Tuesday, January 20, 2015

Still Alice [2014]

MPAA (PG-13)  CNS/USCCB (A-III)  ChiTribune/LATimes (3 Stars)  RE.com (2 1/2 Stars)  AVClub (B)  Fr. Dennis (3 1/2 Stars)

IMDb listing
CNS/USCCB (K. Jensen) review
ChicagoTribune/LA Times (K. Turan) review
RE.com (C. Lemire) review
AVClub (I. Vishnevetsky) review

Still Alice [2014] (directed and screenplay written by Richard Glatzer and Wash Westmoreland based on the novel [GR] [WCat] [Amzn] by Lisa Genova [wikip] [GR] [Amzn] [IMDb]) is certainly one of the most gentle yet almost crushingly sad / poignant American films of 2014.

The story's about Alice Howland (played by Julianne Moore who may win and certainly deserves an Oscar for her performance in this film).  At the story's beginning she's at the top of her world.  Approaching 50, she's a professor of linguistics at Columbia University in New York, married to John Howland (played wonderfully in his supporting role by Alec Baldwin) a neurologist.

Together they have three grown children who are in various stages of "spreading their wings."  The eldest is Anna Howland-Jones (played by Kate Bosworth) already married, to a lawyer, named Charlie Howland-Jones (played by Shane McRae).  Together they are already working on having their first child.  There's son Tom (played by Hunter Parrish) who's in college, pre-Med.  And there's the youngest child, daughter, Lydia (played by Kristen Stewart) who's perhaps the only one isn't "following plan" or "meeting expectations."  Instead of going to college, she's moved to L.A. hoping to become an actress there.  And it's clear by way of a visit by Alice, after having given a talk at U.C.L.A., that "mom's not particularly happy." "Concerned" would probably be the word, with Lydia's recent set of choices.

Honestly, many, many Americans today would love to have a life like that of Dr. Alice Howland, PhD at the beginning of the story, but ...

... and this is a very important but ... just because up until this point, Alice has truly had "a wonderful life," doesn't mean that things will continue to go that way in the chapters that follow.

Life's difficulties come to all and in a way that teaches us as we mature and grow in wisdom that envy is pointless and often even cruel: the seemingly "easy years" of another's "fortunate life" are perhaps only God's merciful gifts to that person to help soften far, far harder years that can (and often do) follow.  And no one leaves this world without experiencing suffering, disappointment, eventual failure and death.  No one.

And so for Alice those _hard years_ arrive, initially almost imperceptively: During that speech at UCLA, she finds that she's suddenly and completely "lost her place."  And it takes her an embarrassingly long moment to find her place again, after having suddenly/surprisingly drifted away from her talk.  Then a few weeks later, back in New York, while jogging, an activity that she loved and kept her in the shape that she was in, she finds herself suddenly _lost_ ON CAMPUS, AT HER SCHOOL, COLUMBIA.  A number of weeks later, at Christmas dinner, the family notices that she reintroduces herself at table to her son Tom's girlfriend, after she had hugged her and welcomed her to the house when her son had introduced her to her perhaps only an hour before.

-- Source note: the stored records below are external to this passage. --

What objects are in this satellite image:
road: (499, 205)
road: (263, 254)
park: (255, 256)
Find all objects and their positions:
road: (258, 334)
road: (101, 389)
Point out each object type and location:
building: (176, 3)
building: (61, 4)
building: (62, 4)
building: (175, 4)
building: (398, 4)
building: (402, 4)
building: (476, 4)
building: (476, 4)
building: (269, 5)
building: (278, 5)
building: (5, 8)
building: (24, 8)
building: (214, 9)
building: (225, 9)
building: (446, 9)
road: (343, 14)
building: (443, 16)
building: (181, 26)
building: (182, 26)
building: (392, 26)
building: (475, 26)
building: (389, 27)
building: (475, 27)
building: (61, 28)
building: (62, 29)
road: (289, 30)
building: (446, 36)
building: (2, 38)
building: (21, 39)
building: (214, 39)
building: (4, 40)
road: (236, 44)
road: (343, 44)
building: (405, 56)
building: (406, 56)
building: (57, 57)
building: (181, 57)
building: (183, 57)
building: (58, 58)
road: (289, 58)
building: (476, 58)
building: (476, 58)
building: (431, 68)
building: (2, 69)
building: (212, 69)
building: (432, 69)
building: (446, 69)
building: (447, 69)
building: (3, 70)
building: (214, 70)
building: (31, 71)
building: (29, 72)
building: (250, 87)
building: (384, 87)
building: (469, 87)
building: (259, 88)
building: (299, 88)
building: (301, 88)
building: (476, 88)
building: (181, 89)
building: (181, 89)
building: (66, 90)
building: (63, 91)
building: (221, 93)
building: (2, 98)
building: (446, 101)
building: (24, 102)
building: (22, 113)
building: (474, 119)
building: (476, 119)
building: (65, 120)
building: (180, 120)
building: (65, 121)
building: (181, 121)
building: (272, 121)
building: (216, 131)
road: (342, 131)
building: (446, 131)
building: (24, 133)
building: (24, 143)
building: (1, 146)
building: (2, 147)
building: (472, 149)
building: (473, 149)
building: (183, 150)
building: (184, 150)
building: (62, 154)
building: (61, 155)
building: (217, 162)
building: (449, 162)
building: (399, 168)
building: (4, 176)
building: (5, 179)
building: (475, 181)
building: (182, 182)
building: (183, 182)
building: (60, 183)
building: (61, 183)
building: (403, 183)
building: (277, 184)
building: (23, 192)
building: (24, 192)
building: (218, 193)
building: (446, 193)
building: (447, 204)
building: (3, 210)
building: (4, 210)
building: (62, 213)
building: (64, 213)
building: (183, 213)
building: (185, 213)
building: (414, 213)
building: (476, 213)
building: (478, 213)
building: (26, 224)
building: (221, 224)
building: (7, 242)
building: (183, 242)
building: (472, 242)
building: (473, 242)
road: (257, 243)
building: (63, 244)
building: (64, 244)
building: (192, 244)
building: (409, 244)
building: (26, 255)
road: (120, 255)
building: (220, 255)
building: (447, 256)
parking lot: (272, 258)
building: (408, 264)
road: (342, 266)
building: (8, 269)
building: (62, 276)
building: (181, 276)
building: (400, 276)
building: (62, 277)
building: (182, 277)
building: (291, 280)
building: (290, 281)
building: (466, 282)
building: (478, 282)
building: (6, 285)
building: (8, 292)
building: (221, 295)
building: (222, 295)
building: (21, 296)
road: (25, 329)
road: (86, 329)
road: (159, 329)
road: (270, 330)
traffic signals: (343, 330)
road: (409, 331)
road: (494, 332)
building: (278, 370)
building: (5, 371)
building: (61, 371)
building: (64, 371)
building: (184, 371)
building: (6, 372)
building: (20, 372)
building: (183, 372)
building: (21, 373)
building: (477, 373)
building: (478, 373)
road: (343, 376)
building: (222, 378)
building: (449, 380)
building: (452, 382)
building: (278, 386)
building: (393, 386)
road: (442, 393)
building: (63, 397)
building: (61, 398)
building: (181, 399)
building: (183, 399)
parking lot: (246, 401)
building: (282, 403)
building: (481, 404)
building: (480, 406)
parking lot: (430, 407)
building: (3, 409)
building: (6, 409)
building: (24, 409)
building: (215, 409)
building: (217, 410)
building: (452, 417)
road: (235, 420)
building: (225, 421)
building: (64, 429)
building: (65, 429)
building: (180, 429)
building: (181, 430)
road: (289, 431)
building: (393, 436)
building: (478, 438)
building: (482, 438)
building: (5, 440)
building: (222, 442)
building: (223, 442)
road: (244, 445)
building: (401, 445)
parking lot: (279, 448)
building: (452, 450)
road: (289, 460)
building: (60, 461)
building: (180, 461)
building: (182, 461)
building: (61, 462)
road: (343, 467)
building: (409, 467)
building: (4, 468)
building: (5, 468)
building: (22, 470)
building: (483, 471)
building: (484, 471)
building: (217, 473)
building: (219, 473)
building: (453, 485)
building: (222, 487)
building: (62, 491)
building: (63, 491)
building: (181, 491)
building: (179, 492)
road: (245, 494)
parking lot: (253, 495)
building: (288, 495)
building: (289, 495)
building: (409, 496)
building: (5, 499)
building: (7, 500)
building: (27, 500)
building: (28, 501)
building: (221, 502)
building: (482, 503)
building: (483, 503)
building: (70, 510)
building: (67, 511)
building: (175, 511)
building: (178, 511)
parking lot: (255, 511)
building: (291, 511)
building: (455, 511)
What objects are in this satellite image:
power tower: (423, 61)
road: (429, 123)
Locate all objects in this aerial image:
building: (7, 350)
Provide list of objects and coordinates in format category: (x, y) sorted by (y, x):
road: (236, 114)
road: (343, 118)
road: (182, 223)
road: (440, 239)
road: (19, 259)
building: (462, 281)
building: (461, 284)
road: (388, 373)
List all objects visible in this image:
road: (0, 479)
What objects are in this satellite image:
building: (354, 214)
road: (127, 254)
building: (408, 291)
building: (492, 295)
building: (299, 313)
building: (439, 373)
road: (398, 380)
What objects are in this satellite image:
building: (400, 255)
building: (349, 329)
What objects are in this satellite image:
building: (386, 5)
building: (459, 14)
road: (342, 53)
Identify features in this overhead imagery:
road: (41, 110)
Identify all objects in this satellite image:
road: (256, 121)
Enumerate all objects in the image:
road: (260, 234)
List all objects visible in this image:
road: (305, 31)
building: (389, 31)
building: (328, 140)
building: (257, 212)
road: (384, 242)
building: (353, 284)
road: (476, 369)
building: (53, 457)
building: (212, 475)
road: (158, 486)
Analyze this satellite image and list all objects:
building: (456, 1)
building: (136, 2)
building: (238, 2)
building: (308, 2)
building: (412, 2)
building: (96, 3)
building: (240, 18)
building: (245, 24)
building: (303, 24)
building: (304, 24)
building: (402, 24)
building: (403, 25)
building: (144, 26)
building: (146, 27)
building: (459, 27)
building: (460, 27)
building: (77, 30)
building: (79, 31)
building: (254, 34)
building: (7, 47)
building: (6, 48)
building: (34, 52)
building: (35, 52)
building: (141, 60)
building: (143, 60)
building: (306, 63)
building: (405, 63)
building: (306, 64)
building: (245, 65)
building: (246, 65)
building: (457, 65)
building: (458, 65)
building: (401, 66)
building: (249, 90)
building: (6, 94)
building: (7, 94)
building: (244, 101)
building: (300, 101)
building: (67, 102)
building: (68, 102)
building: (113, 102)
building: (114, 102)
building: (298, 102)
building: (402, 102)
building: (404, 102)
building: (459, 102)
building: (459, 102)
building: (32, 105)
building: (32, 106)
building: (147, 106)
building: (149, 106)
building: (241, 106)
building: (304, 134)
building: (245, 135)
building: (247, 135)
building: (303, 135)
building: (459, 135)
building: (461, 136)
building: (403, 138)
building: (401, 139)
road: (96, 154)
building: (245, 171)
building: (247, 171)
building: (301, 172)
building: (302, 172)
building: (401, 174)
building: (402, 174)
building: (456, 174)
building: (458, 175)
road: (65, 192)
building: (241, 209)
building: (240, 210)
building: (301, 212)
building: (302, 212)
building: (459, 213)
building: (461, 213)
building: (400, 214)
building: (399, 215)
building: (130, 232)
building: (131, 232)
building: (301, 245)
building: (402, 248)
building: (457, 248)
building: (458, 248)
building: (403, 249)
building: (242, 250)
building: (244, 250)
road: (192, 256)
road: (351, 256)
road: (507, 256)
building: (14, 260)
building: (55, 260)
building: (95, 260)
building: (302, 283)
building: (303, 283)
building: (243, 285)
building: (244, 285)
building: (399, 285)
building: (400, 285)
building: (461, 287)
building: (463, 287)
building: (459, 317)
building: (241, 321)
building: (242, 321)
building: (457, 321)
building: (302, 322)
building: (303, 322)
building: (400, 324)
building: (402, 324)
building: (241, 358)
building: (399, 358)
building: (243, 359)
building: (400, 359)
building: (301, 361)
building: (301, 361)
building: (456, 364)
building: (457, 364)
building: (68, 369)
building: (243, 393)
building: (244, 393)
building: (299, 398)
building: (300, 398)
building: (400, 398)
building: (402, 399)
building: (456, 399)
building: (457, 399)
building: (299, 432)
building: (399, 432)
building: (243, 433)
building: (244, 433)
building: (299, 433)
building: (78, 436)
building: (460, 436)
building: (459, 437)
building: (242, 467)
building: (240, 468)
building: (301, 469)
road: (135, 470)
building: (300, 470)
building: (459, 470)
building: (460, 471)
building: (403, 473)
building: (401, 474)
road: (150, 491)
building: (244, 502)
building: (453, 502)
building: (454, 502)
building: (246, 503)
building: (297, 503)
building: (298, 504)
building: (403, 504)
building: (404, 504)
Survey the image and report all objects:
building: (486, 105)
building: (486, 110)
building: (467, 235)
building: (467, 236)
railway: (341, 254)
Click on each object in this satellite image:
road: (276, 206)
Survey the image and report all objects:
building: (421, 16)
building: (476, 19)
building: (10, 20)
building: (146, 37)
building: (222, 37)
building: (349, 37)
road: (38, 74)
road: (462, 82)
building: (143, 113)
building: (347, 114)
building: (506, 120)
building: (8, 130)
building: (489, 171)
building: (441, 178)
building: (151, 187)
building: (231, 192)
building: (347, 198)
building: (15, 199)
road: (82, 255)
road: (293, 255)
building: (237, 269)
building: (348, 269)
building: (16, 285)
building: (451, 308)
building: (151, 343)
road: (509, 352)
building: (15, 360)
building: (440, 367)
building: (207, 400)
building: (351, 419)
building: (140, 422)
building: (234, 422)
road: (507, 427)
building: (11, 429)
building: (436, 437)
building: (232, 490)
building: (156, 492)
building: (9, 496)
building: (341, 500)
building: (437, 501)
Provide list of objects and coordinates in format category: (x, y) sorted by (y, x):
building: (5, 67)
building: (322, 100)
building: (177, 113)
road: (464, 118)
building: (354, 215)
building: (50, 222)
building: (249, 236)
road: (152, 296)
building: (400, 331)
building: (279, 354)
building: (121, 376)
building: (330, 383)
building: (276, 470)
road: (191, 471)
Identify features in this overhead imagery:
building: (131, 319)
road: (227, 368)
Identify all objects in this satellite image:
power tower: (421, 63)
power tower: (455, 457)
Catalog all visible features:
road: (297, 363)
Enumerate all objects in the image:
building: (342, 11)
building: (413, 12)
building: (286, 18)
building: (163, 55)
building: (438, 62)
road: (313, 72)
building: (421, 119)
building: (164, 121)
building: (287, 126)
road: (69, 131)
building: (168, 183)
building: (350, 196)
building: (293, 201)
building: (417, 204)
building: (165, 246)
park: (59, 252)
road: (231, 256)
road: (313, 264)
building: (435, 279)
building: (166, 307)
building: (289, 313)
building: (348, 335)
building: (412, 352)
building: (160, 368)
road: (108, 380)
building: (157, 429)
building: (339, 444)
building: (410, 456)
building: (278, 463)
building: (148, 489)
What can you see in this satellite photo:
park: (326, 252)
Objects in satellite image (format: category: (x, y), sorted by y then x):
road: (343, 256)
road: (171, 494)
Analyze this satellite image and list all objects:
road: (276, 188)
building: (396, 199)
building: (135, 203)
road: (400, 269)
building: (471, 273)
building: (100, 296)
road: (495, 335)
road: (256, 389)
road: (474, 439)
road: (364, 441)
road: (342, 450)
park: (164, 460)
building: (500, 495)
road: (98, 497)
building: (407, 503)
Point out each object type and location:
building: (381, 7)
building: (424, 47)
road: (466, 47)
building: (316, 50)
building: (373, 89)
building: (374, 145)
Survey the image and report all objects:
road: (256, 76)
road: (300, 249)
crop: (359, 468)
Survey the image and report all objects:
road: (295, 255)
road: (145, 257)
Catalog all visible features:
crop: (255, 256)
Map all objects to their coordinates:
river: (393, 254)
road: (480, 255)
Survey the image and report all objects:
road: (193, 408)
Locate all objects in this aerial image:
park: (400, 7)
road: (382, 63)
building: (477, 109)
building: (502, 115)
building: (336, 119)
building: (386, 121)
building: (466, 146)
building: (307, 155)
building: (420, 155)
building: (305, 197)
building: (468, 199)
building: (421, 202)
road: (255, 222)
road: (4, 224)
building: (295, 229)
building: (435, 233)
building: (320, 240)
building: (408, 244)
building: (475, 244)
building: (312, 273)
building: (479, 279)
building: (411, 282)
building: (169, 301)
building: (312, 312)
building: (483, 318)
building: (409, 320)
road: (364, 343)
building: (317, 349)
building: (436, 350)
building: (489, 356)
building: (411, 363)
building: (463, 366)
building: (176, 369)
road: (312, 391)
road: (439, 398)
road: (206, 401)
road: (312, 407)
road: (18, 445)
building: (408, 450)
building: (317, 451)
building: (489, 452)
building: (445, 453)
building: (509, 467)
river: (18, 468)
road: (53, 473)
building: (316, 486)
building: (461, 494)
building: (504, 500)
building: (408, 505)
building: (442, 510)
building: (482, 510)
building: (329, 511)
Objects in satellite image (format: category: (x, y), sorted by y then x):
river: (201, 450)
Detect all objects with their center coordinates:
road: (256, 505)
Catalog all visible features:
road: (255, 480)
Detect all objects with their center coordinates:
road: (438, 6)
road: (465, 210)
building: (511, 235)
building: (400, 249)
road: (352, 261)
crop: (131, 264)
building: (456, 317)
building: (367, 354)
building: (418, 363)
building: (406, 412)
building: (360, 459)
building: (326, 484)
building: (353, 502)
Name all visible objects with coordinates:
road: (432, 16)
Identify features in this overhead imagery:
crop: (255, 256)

Enough of these small but sudden lapses makes her make an appointment with another neurologist (again her husband's one as well) to check if perhaps she may have a brain tumor.  Instead, after several visits to the doctor and some tests, she and by this time with husband John at her side are told that she's finding herself in the first stages of early onset Alzheimer's Disease AND that it's probably hereditary.

Of course John argues.  But yes, Alice's father "died early" nominally of cirrhosis of the liver (and had been previously dismissed as simply a drunk).  Suddenly it becomes possible that he _may have actually been compensating_ for early onset of  Alzheimer's (and nobody back then knew any better...).

Beyond the awfulness of the diagnosis comes of course the implication -- they two have three kids.  Two get tested, one does not.  One who's tested, tests positive and thus now knows what's coming 20-30, perhaps if one's lucky, 40 years hence ...

But then, this is still Alice's story ... What to do?  And remember this is a family that has a fair amount of money and the husband's EVEN ARGUABLY "IN THE FIELD."

Well there's NOT MUCH to do:  There's "research being done" that PERHAPS a generation from now may have a real impact.  There are "word games." And ... there are various somewhat ingenious "compensation strategies" (Thank God for "smart phones ...").  But in the end, there's the awful / heartbreaking / progressive decline ... of someone who "used to be able to do so much" and yet, now ...

This is a really powerful film, and ... perhaps as a small spoiler alert ... I do wish to say that the family really was, by and large, very, very good.

Anyone who's known anyone who's been diagnosed and suffered through the stages of a slow yet steady degenerative disease will definitely "understand" theis film.

And yet the film's not entirely a downer ... at least it's clear that Alice was loved.